Saturday, August 4, 2012

Warning Girls: Your Mother is Ridiculous

I remember so clearly the first night I tried to put  Libby to bed in her crib.  I missed her so much that I went and got her and put her back in her spot next to me.  Her nursery right across the hall from our bedroom just felt too far away.  After all, she was part of me at one time.  So began my journey into the ridiculous, known as, I just might love my kids a little bit too much.  Let me just stop your reading here if you don't want to read a post on how much I love my kids.
My parents came and picked up my girl today.  I knew that I would feel sad and most likely cry a lot, which I did, but what I didn't know is how deafening the silence would be once she was gone.
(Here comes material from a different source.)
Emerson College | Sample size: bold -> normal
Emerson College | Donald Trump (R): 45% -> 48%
I told Kev that I felt like someone turned the clinky-clanky princess music off and switched off all the sparkly lights.

For the first moments that she was gone all we heard was quiet.  In the absence of my Little I realized things about her that I'm sure I didn't realize before.  I know that she lives up to her name, and  I know that she is excellent at being little, but what I didn't realize was the energy she brings to our family or that  her vivacious spirit lights up the room.

I want to climb to the top of a really tall mountain and scream at the top of my lungs to the world "do you have any idea how special she is?!"  This girl talks to rabbits, she has a very deep relationship with an invisible plastic space man, and she is totally fine wearing one silver shoe and one blue.

 She is so fearfully and wonderfully made....While the ridiculous mother that I am wants to hold her close to me and keep her safe from harm, the little twinkle in her eye that looks over her shoulder at me and takes just one more step further away  tells me that this free spirited girl will have no problem telling the world herself just exactly who she is.

She is amazing to me.
I miss her.

I know what you're thinking...it's not that big of a deal, she will have a blast, it is good for her, it is good for me, it is good for Maggie.  I know these things and I agree with them.
But I love her like crazy...
Crazy, probably being the most important word in that structurally incorrect sentence.
 
 


Grace and Peace

1 comment:

Sandra said...

Carly I don't believe it is possible to love those girls too much and I would be more concerned if you didn't miss Libby so much.

Love the picture of her with the butterfly landed on her head and the concentration on the face when she is balancing on the tree trunk.